▶ **Problem**: Could you give again exactly, and only, the lines from the one holding "(173, 577) none" through the end of the data, both ends included, with pictures left out?
Extracted entries section start
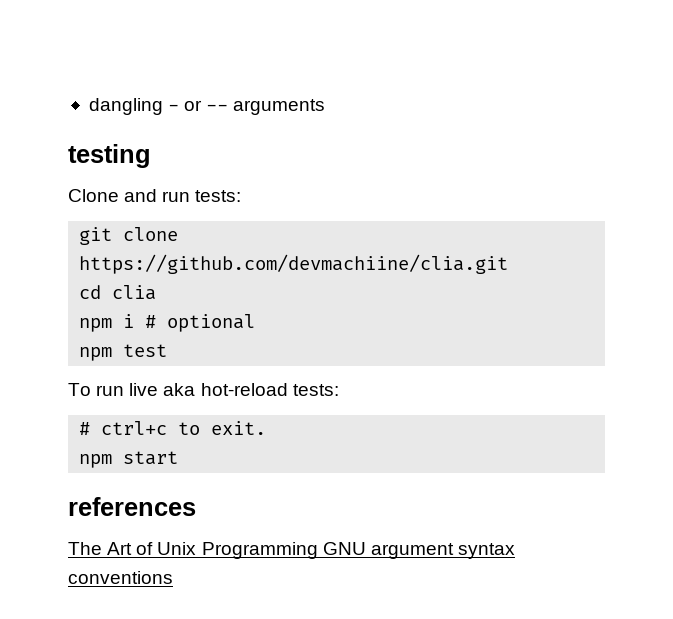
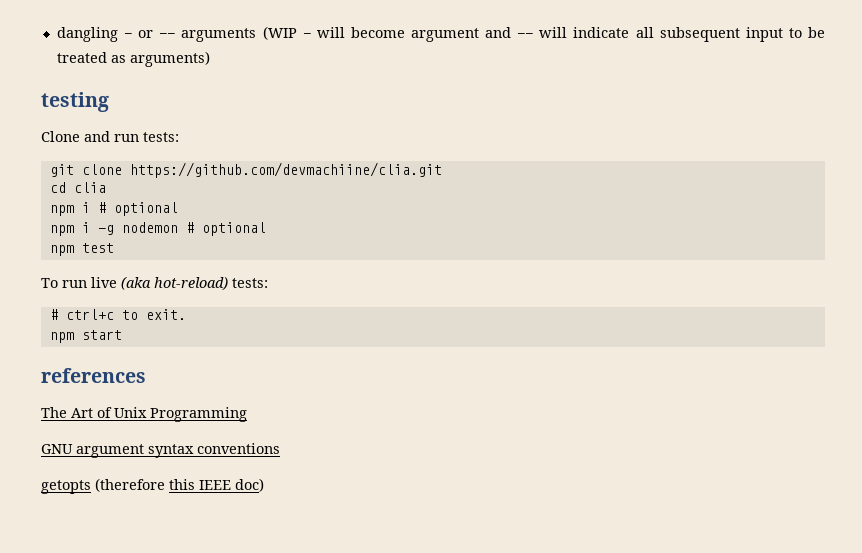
(326, 107) none -> [262,26,826,42] [56,51,210,67] (WIP - will become argument and -- will indicate all subsequent input to be treated as arguments)
(256, 323) none -> [49,222,266,236] // npm i -g nodemon # optional
[163,383,288,396] aka hot-reload -> [121,276,228,290] (aka hot-reload)
(318, 550) none -> (247, 414) //
(173, 577) none -> [41,478,264,494] // getopts (therefore this IEEE doc)

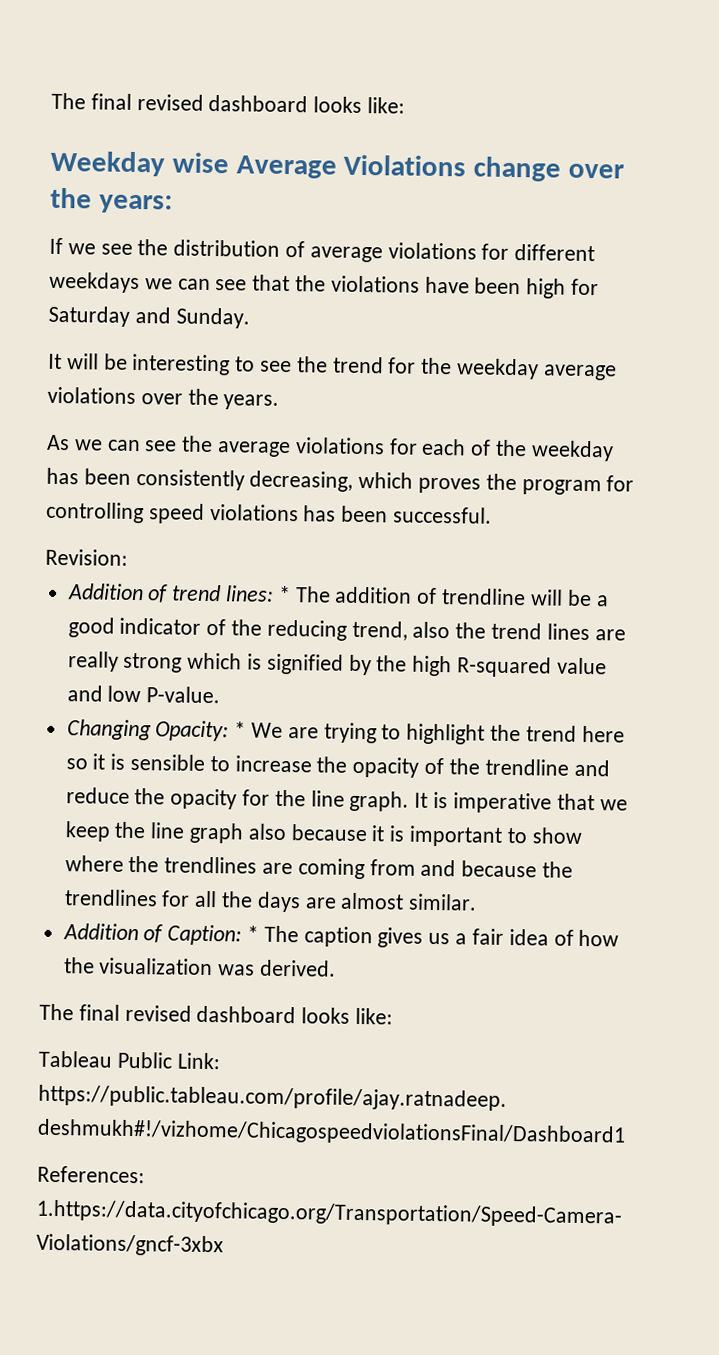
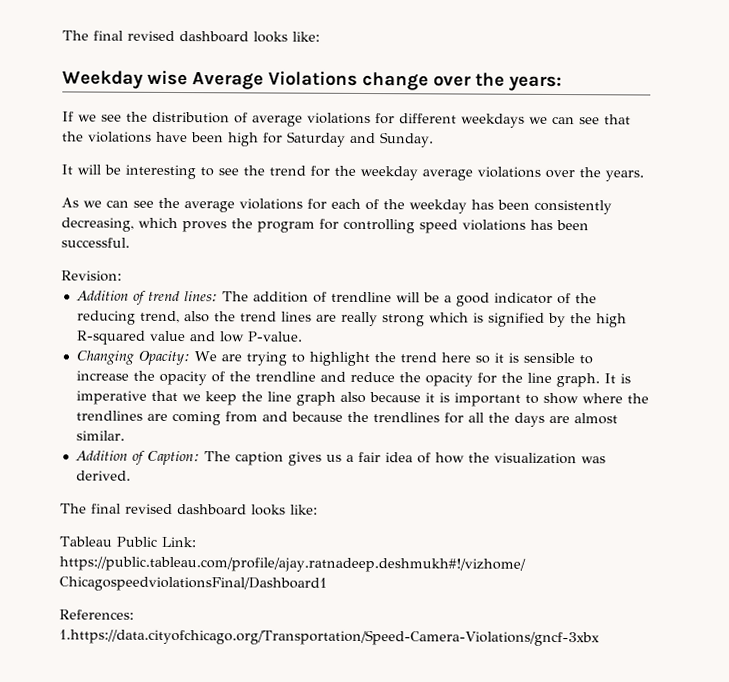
[277,585,291,603] * -> (218, 296) none
[234,721,247,738] * -> (190, 358) none
[247,925,260,942] * -> (200, 458) none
Extracted entries section end
▶ **Your response**:
(173, 577) none -> [41,478,264,494] // getopts (therefore this IEEE doc)

[277,585,291,603] * -> (218, 296) none
[234,721,247,738] * -> (190, 358) none
[247,925,260,942] * -> (200, 458) none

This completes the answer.